The Singapore Exchange has warned that market activity in the near term could be affected by concerns over the global economy.

It reported on Tuesday that its net profit was little changed in the fourth quarter from a year earlier at S$79.5 million, although it did take a hit from the failed merger with the Australian Stock Exchange.

While earnings beat the market consensus, operating revenue dropped to S$160.6 million, as volumes declined.

The failed merger between ASX and SGX proved to be the main drag on full-year net profit. Although the deal collapsed, it still cost SGX some S$18 million in related fees.

Its bid to buy rival ASX for over S$10 billion was blocked by the Australian government earlier this year.

As speculation continues to swirl in the market over other potential mergers, SGX played down those rumours at its results briefing.

SGX CEO Magnus Bocker said: “We will continue, very clearly, on organic growth. We see so many opportunities in all our different business areas – whether be it in this stock exchange … business, derivatives business, or … the bond market, which I think is an untapped opportunity for the Singapore Exchange.”

For the full year, SGX posted a net profit of S$295 million, an 8 percent drop year-on-year. This was partly due to a weaker performance in its securities business.

Operating revenue rose by 3.3 percent to S$661 million.

SGX noted that it was a tough year for global markets. It said securities turnover velocity and trading activities declined across markets.

“We are pleased with our performance despite a difficult environment for markets globally.” said Mr Bocker.

He added that while SGX has a strong pipeline of IPOs, market conditions were not right for some of them yet.

Mr Kenneth Ng, executive director of CIMB Research, said: “The past few quarters have shown that this is an exchange investing ahead in the midst of tough times.

“There are now two main questions facing SGX. Firstly, when will market sentiment turn around, as it has been rather downcast lately, and secondly when will SGX’s initiatives start showing more tangible contributions towards revenue?”

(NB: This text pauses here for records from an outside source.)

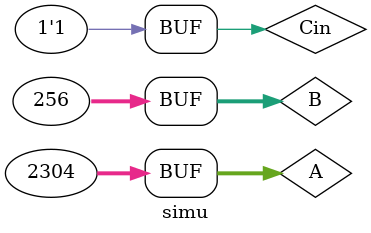
<source format=v>
`timescale 1ns / 1ps


module simu;
    reg [31:0] A, B;
    reg Cin;
    wire [31:0] F;
    wire Cout;

    LCA_32 uut(
        .A(A),
        .B(B),
        .C0(Cin),
        .C2(Cout),
        .F(F)
    );

    initial begin
        A = 32'h0000_0000;
        B = 32'h0000_0000;
        Cin = 1'b0;

        #100;
        A = 32'hffff_ffff;
        B = 32'h0000_0001;
        #100;
        A = 32'h0000_ffff;
        B = 32'hffff_0000;
        Cin = 1'b1;
        #100;
        A = 32'h0000_0900;
        B = 32'h0000_0100;

    end
endmodule

</source>
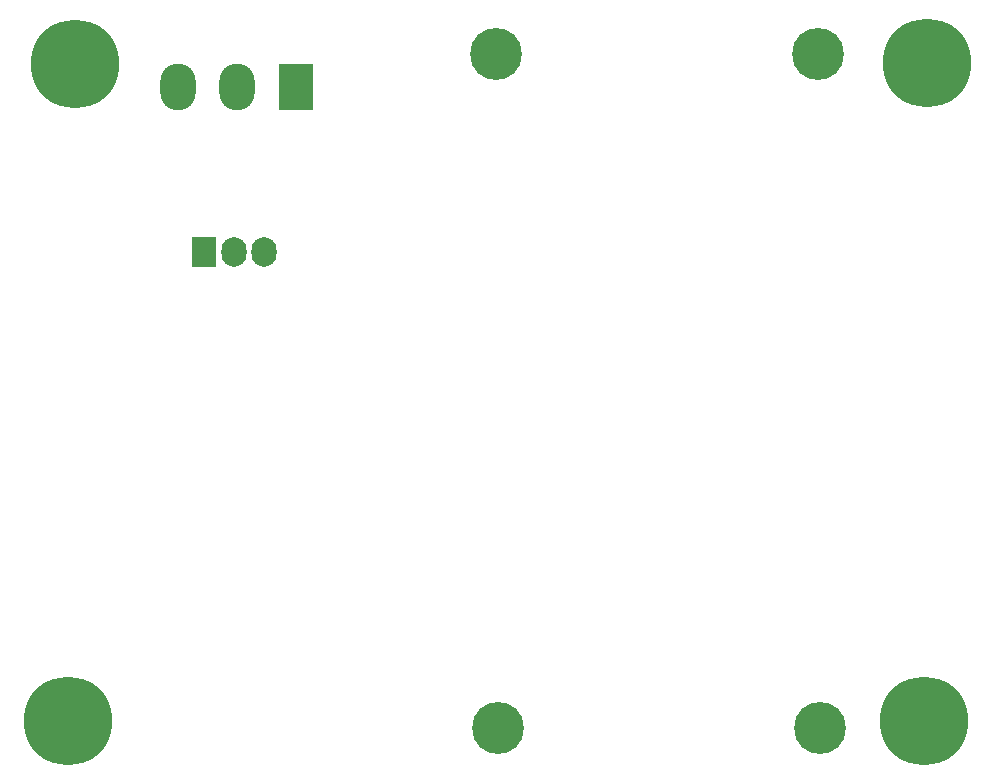
<source format=gbr>
%TF.GenerationSoftware,KiCad,Pcbnew,6.0.11+dfsg-1*%
%TF.CreationDate,2023-05-11T08:25:38-05:00*%
%TF.ProjectId,lights_control_v3,6c696768-7473-45f6-936f-6e74726f6c5f,rev?*%
%TF.SameCoordinates,Original*%
%TF.FileFunction,Copper,L2,Bot*%
%TF.FilePolarity,Positive*%
%FSLAX46Y46*%
G04 Gerber Fmt 4.6, Leading zero omitted, Abs format (unit mm)*
G04 Created by KiCad (PCBNEW 6.0.11+dfsg-1) date 2023-05-11 08:25:38*
%MOMM*%
%LPD*%
G01*
G04 APERTURE LIST*
%TA.AperFunction,ComponentPad*%
%ADD10C,4.400000*%
%TD*%
%TA.AperFunction,ComponentPad*%
%ADD11O,2.125000X2.500000*%
%TD*%
%TA.AperFunction,ComponentPad*%
%ADD12R,2.125000X2.500000*%
%TD*%
%TA.AperFunction,ComponentPad*%
%ADD13R,3.000000X3.960000*%
%TD*%
%TA.AperFunction,ComponentPad*%
%ADD14O,3.000000X3.960000*%
%TD*%
%TA.AperFunction,ComponentPad*%
%ADD15C,7.500000*%
%TD*%
G04 APERTURE END LIST*
D10*
%TO.P,H4,1*%
%TO.N,N/C*%
X133300000Y-106700000D03*
%TD*%
%TO.P,H5,1*%
%TO.N,N/C*%
X160580000Y-106700000D03*
%TD*%
%TO.P,H7,1*%
%TO.N,N/C*%
X160380000Y-49600000D03*
%TD*%
%TO.P,H6,1*%
%TO.N,N/C*%
X133100000Y-49600000D03*
%TD*%
D11*
%TO.P,J2,3,Pin_3*%
%TO.N,GND5V*%
X113460000Y-66390000D03*
%TO.P,J2,2,Pin_2*%
%TO.N,5V+*%
X110920000Y-66390000D03*
D12*
%TO.P,J2,1,Pin_1*%
%TO.N,3.3V SIG*%
X108380000Y-66390000D03*
%TD*%
D13*
%TO.P,J1,1,Pin_1*%
%TO.N,GND5V*%
X116200000Y-52400000D03*
D14*
%TO.P,J1,2,Pin_2*%
%TO.N,5V+*%
X111200000Y-52400000D03*
%TO.P,J1,3,Pin_3*%
%TO.N,3.3V SIG*%
X106200000Y-52400000D03*
%TD*%
D15*
%TO.P,H4,1*%
%TO.N,N/C*%
X96900000Y-106100000D03*
%TD*%
%TO.P,H3,1*%
%TO.N,N/C*%
X97500000Y-50500000D03*
%TD*%
%TO.P,H2,1*%
%TO.N,N/C*%
X169600000Y-50400000D03*
%TD*%
%TO.P,H1,1*%
%TO.N,N/C*%
X169400000Y-106100000D03*
%TD*%
M02*

</source>
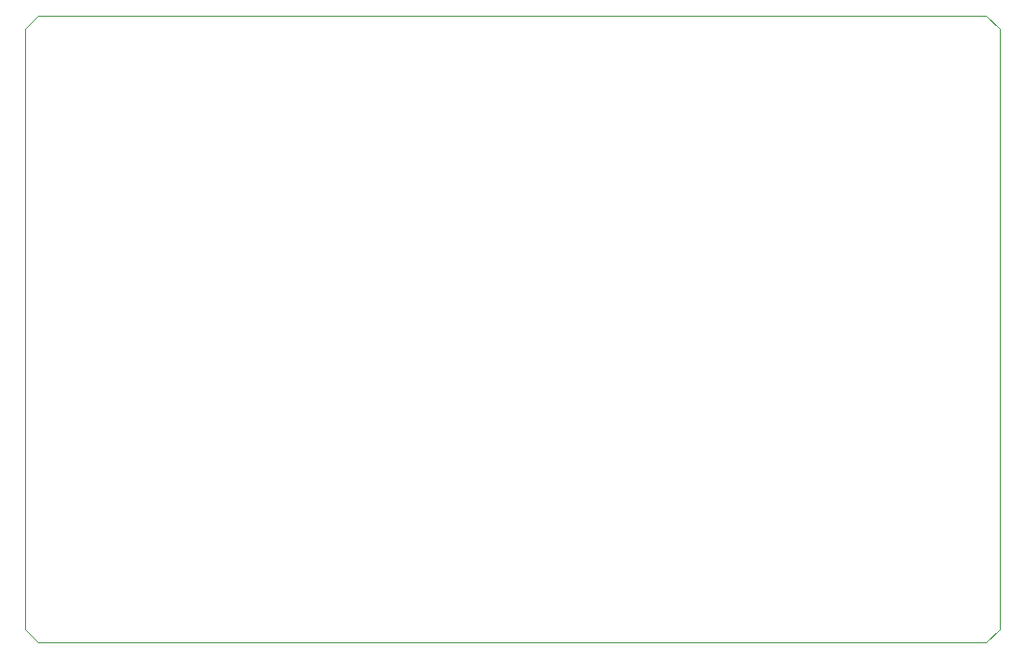
<source format=gko>
G04*
G04 #@! TF.GenerationSoftware,Altium Limited,Altium Designer,24.0.1 (36)*
G04*
G04 Layer_Color=16711935*
%FSLAX44Y44*%
%MOMM*%
G71*
G04*
G04 #@! TF.SameCoordinates,20C74B94-4111-4091-B890-7D796C08C91C*
G04*
G04*
G04 #@! TF.FilePolarity,Positive*
G04*
G01*
G75*
%ADD42C,0.1000*%
D42*
X407000Y1102000D02*
Y1138000D01*
X419000Y1150000D02*
X1283000D01*
X407000Y1138000D02*
X419000Y1150000D01*
X1295000Y590000D02*
Y1138000D01*
X1283000Y1150000D02*
X1295000Y1138000D01*
X419000Y578000D02*
X1283000D01*
X1295000Y590000D01*
X407000D02*
Y1102000D01*
Y590000D02*
X419000Y578000D01*
M02*

</source>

SGX has proposed a final dividend of 15 cents per share, bringing full-year dividend to 27 cents per share, similar to last year. There was no special dividend, as some had expected.

Muthukrishnan Ramaswami, president and acting CFO of SGX, said: “In today’s context of a changing regulatory environment and the need for capital around the world, I think exchanges and clearing houses will be subject to changing requirements.

“I think … being a prudent clearing house and an exchange, we wouldn’t today be looking to do any one-off dividend.”

Going forward, the exchange is set to roll out its new trading engine, said to be the world’s fastest, on August 15. With the improved speed, it will be able to roll out new products and attract high frequency traders.